Steve Blank (SteveBlank.com)

Steve Blank (SteveBlank.com)

National Science Foundation is adding three regional consortiums under its Innovation Corps (I-Corps) program to encourage campus entrepreneurship from university research. The three awards going to university I-Corps nodes in and around San Francisco, Washingon, D.C., and New York City total some $11.2 million.

I-Corps aims to help academic scientists funded through NSF make the transition to entrepreneurship. I-Corps teams are composed of researchers, entrepreneurs, and mentors, operating at university sites. I-Corps nodes, including the three new grant recipients, are regional hubs that deliver training in entrepreneurship and commercialization to participating teams. NSF nodes are already operating at University of Michigan and Georgia Tech.

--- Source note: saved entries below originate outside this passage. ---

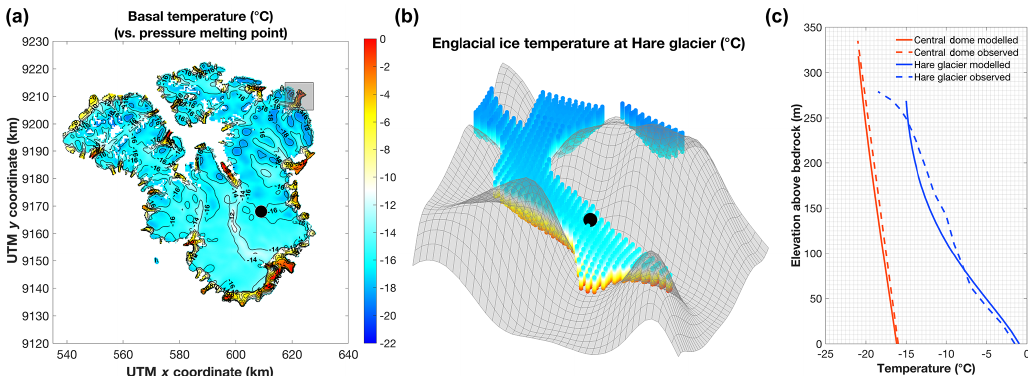
Figure 6. (a) Modelled basal temperatures for the 1961–1990 steady-state ice cap. The shaded grey box represents Hare glacier, the area shown in (b) ; the black dot represents the drill site at the central dome. (b) Englacial temperatures at Hare glacier; the colour scale is the same as in (a) . The black dot represents the location of the drill site where englacial temperatures were measured. (c) Modelled and measured (observed) temperature profiles for the central dome and at Hare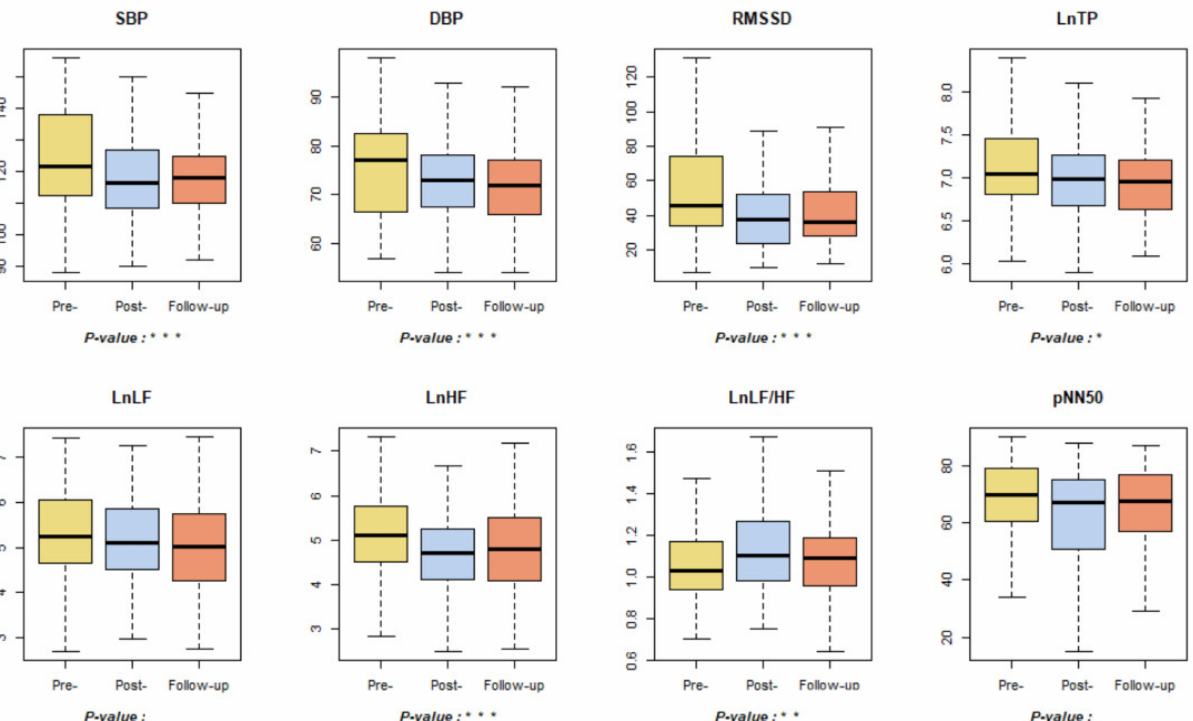
Figure 4. Results of blood pressure and autonomic nervous system related indicators. * p < 0.05, ** p < 0.01, *** p < 0.001. Pre-: daily health conditions two weeks prior to the forest healing program; Post-: health conditions immediately after the forest healing program; Follow-up: daily health conditions one, two, and four weeks after the forest healing program; SBP: systolic blood pressure; DBP: diastolic blood pressure; RMSSD: root mean square of successive RR intervals (interbeat intervals between all successive heartbeats) differences; Ln: natural logarithm (the spectral power data were log transformed); TP: total power; LF: power in the low frequency range; HF: power in the high frequency range; pNN50: percentage of successive RR intervals that differ by more than 50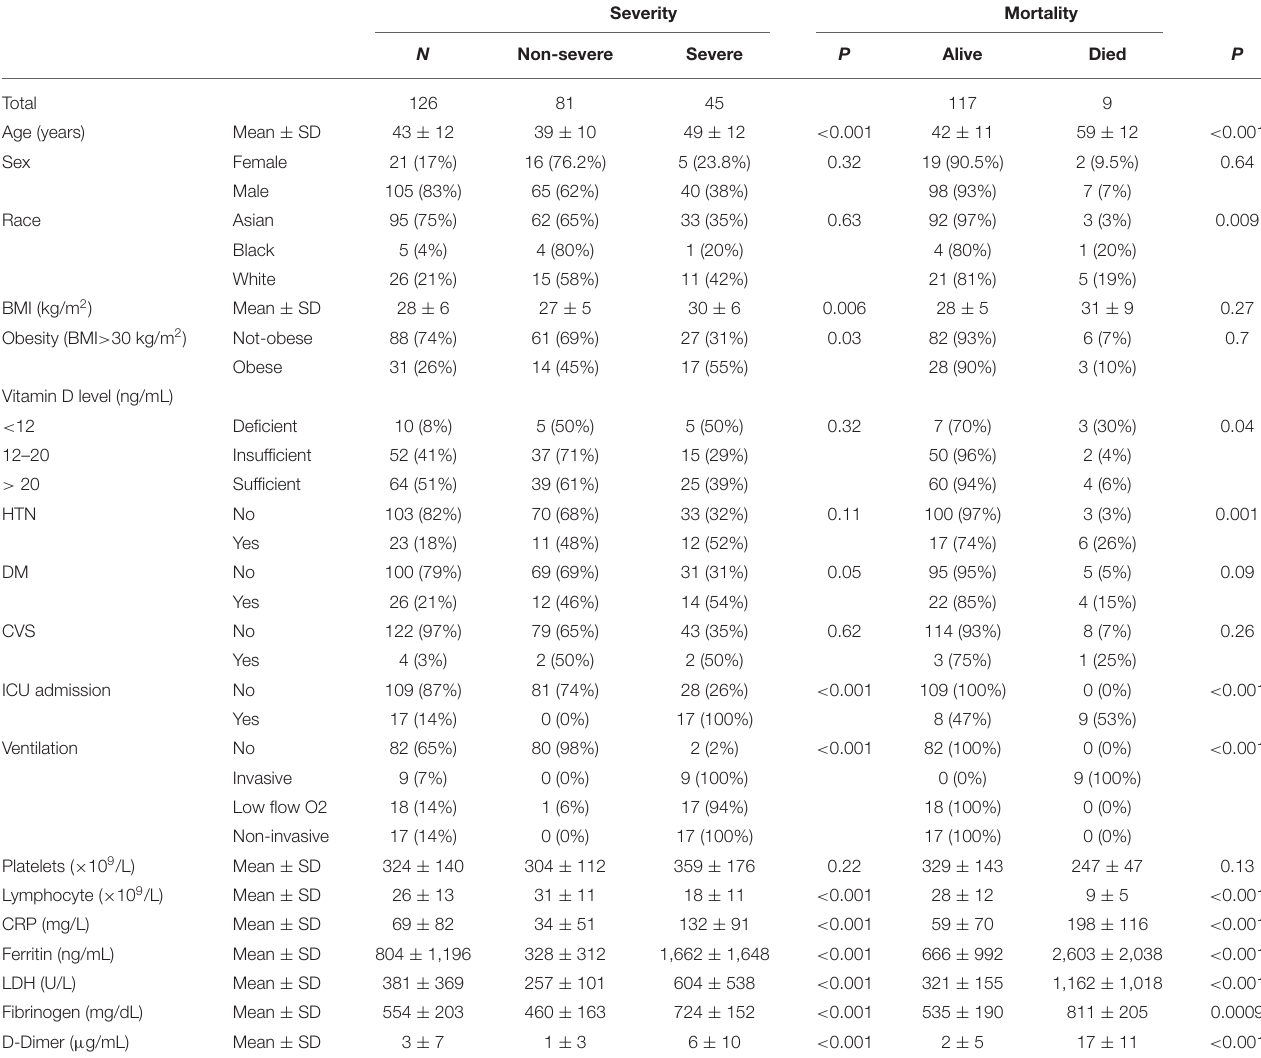
TABLE 1 | Characteristics of COVID-19 patients according to disease severity and mortality.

The San Francisco consortium involves University of California at Berkeley, University of California at San Francisco, and Stanford University, and will be lead by Berkeley business professor Richard Lyons and Silicon Valley entrepreneur Steve Blank (pictured left), also a Berkeley faculty member. The consortium is applying Lean Launchpad techniques for start-ups developed by Blank, and examining how I-Corps training influences research commercialization. The group is also investigating the process of forming entrepreneurial teams, and ways of measuring team evolution and effectiveness.

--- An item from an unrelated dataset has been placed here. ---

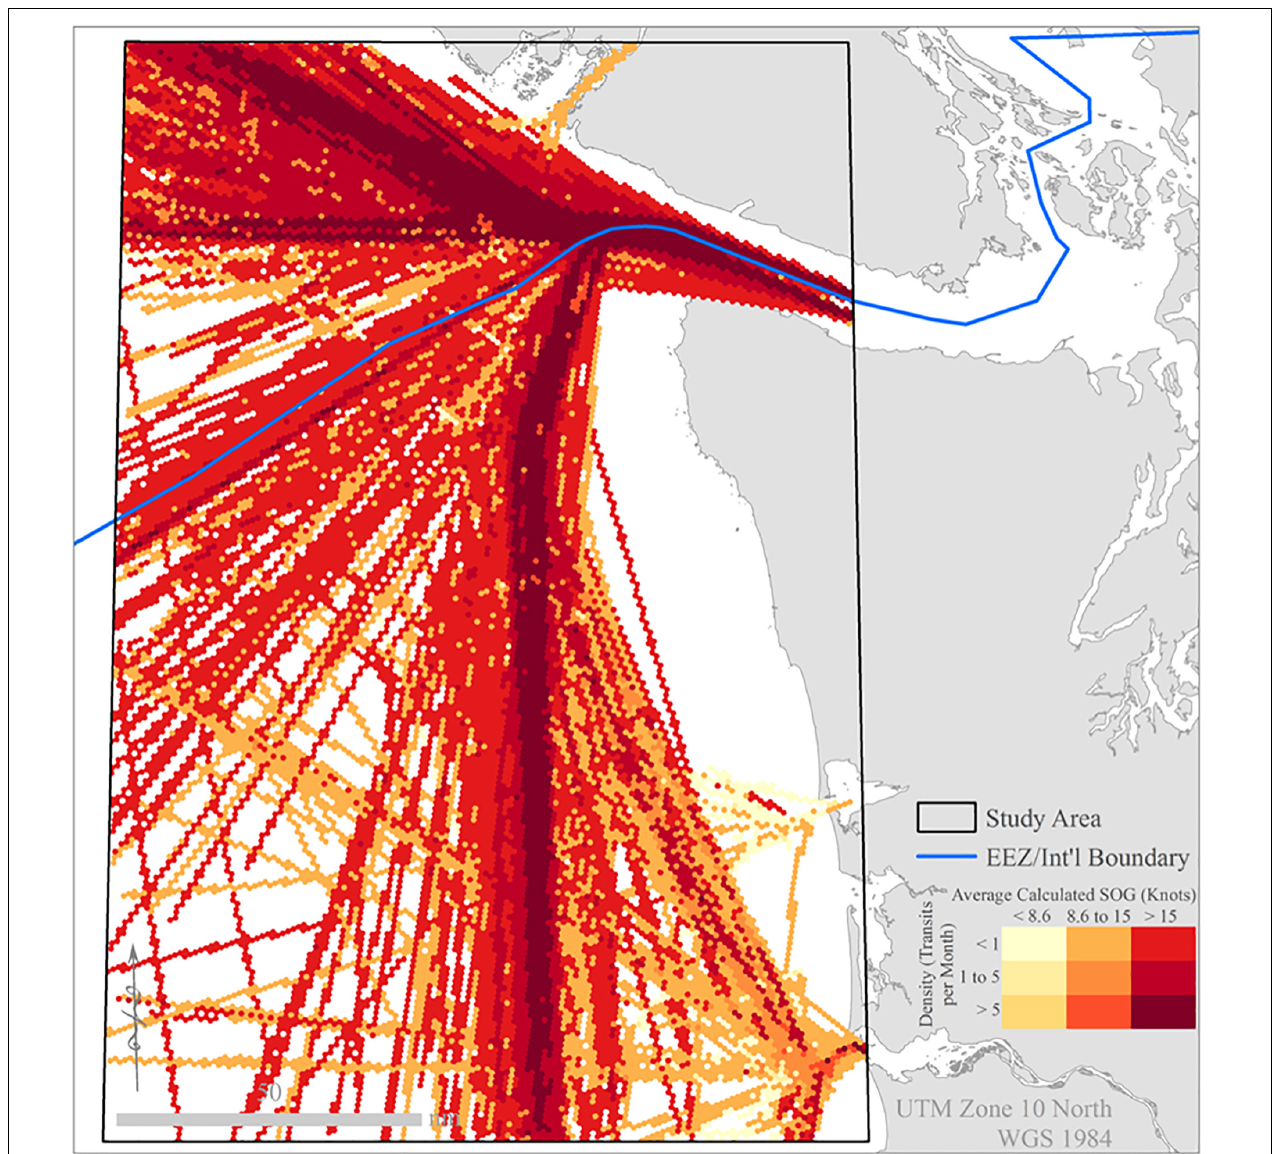
FIGURE 5 | Container ship calculated speed over ground (SOG) and transits per month for 2013 and 2014. The area northwest of the blue Exclusive Economic Zone (EEZ) exhibits high vessel speed and density, although it was not included in the Biologically Important Area (BIA)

The Washington, D.C. collaboration is led by Dean Chang at University of Maryland, the campus’s associate vice president for innovation and entrepreneurship, with colleagues from George Washington University and Virginia Tech. This consortium will establish an I-Corps mentor network to attract, train, and retain effective mentors for start-ups. The group also plans to offer a follow-up program to help new companies after their I-Corps training with day-today issues such as, product prototyping, technology transfer and licensing, fundraising, legal services, and hiring executive talent.

The New York City consortium is led by Gillian Small at City University of New York, that campus’s vice chancellor for research, with colleagues from New York University and Columbia University. The New York City node plans to develop an open-source software suite for analytics and start-up operations based on the Lean Launchpad model. In addition to support for campus-based business teams in New York City, this group also has workshops and counseling for non-academic entrepreneurs in New York City, as well as small business development centers in New York State.